--- Text excerpt ---
33 Sarah Waters, Fingersmith (2002)

One night in the late 1960s, David Jones was walking home with his older half brother, Terry. It had been a momentous night—a Cream show in Beckenham, Terry’s first rock concert. (Jazz had always been more Terry’s thing.) But suddenly Terry’s behavior grew strange. Claiming he could see cracks in the road with flames coming out of them, he got down on all fours and gripped the tarmac, terrified he was about to be sucked into space.…

“When he came back from doing service in the RAF he was in his early twenties and I was about ten years old,” Bowie told Crawdaddy magazine. “And he would seem miserable. We’d been told he was ultra-intelligent in school. Then he got to where he almost vegetated, wouldn’t talk, read, wouldn’t do anything.” Terry was diagnosed with schizophrenia and incarcerated in Cane Hill Hospital in Coulsdon near Croydon (see p. 232). On January 16, 1985, he walked down to the local train station and lay down on the rails: he’d attempted this method of suicide once before. That time he’d been thwarted. This time he was successful.

Mental illness ran in David Bowie’s family. The curse, as he thought of it, was concentrated on his mother’s side: his aunts Vivienne, Una, and Nora were all afflicted to some degree, Vivienne with schizophrenia, like Terry. Bowie’s fear that he might have inherited the gene gnawed at him all his life and explains the obsession with mental instability that haunts his work, from the mournful punning of Aladdin Sane to the blanked-out catatonia evoked by Low’s droning soundscapes. It’s no surprise that so many of his favorite books touch on the subject.
---
Work instruction: Please state, from the excerpt on David Bowie's half brother Terry, which concert the two had attended on the night Terry's behavior grew strange. You won't need the rows that come next.
--- Dataset content ---
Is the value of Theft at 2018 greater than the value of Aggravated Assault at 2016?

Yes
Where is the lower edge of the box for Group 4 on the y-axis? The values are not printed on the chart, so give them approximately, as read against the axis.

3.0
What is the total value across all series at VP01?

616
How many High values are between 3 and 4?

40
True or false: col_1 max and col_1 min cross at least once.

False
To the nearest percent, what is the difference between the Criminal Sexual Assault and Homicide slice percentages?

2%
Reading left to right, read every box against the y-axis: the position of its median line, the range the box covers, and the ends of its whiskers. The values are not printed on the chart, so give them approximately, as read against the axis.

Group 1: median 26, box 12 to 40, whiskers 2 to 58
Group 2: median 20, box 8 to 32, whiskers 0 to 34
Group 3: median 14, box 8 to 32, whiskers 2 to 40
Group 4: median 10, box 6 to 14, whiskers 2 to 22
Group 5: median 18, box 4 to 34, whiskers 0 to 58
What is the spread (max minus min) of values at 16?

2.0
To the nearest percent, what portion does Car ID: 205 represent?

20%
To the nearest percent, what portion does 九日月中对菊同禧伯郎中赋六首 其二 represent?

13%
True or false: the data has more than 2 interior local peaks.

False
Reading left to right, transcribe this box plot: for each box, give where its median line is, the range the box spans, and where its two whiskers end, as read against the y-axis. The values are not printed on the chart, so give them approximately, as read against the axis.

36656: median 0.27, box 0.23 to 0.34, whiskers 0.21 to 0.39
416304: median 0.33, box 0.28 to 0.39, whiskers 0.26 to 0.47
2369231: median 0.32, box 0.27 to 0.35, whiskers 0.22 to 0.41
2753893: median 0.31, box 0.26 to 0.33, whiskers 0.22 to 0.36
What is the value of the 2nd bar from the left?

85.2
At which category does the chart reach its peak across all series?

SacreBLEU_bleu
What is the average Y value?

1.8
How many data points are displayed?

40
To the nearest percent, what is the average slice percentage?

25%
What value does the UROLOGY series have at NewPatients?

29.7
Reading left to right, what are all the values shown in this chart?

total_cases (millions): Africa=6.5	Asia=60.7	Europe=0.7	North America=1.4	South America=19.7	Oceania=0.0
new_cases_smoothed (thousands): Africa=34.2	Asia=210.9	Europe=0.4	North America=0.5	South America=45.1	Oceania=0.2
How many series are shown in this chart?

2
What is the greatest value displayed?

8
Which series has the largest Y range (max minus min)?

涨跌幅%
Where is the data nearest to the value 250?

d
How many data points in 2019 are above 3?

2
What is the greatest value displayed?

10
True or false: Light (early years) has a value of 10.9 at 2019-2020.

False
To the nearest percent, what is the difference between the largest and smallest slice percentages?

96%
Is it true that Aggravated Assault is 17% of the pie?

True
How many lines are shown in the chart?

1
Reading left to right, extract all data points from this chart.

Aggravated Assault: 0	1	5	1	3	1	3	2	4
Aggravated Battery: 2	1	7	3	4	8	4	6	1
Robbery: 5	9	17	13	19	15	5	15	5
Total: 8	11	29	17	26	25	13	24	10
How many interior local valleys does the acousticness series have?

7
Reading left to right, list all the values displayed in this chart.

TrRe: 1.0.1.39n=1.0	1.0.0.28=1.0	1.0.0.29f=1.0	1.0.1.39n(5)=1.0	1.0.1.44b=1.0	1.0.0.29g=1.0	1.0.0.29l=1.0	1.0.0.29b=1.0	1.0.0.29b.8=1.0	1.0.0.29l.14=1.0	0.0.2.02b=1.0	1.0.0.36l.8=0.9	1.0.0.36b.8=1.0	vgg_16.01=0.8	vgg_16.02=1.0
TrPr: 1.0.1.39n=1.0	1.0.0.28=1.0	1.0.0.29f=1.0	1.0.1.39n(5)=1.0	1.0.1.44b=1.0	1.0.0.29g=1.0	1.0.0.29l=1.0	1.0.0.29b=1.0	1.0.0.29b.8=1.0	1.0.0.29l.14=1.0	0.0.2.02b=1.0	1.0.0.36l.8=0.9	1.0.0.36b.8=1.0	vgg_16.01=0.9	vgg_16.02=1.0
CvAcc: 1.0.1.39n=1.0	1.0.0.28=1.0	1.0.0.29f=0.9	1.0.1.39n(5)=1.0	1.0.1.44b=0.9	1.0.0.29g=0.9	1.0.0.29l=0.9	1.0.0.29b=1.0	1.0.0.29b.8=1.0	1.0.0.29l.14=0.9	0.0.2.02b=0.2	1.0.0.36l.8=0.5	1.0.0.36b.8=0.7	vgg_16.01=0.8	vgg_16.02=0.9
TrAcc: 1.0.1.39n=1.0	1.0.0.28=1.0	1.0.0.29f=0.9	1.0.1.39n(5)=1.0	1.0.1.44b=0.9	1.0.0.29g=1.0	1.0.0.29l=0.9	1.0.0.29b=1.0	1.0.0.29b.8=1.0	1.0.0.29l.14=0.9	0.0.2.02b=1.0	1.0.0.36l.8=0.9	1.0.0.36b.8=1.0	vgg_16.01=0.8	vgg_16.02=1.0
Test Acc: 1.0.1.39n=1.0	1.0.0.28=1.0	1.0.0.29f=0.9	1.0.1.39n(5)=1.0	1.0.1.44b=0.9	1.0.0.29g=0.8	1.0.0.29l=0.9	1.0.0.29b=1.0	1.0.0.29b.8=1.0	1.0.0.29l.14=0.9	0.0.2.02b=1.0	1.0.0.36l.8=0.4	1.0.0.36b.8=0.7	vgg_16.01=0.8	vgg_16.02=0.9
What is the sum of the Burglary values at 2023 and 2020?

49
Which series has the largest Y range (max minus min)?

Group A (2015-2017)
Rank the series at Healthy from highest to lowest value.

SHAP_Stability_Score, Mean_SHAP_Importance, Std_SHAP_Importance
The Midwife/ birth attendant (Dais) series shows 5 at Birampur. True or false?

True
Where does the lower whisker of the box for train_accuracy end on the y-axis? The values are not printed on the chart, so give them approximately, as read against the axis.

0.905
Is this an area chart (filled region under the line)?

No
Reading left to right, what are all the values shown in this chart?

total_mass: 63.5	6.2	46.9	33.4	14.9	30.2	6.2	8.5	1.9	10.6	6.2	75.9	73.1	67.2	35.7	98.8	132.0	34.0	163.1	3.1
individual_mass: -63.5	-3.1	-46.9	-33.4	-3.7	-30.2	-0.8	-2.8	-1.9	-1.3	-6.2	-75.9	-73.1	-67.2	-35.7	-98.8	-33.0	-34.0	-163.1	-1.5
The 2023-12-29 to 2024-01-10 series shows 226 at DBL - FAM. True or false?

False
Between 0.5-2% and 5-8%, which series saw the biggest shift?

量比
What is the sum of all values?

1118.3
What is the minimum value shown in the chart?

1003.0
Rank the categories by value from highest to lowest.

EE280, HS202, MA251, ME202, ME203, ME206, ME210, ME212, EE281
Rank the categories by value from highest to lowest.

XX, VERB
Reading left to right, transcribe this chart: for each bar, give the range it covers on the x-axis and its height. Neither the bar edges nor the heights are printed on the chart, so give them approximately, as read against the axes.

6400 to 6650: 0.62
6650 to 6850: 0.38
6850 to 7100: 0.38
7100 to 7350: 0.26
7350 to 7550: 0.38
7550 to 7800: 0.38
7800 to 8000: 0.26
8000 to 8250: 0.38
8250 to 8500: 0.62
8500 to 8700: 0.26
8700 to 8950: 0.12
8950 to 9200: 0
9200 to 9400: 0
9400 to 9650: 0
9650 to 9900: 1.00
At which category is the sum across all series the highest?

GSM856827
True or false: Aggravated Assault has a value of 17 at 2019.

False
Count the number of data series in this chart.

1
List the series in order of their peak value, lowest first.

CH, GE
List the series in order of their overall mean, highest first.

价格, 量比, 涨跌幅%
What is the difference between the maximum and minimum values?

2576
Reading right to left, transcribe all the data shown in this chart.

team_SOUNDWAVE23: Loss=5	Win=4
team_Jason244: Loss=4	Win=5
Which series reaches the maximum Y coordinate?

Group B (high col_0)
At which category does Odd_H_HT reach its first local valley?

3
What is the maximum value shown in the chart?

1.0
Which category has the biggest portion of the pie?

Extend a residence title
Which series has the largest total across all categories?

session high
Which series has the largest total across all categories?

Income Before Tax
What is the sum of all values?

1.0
---
Answer below: A Cream show in Beckenham.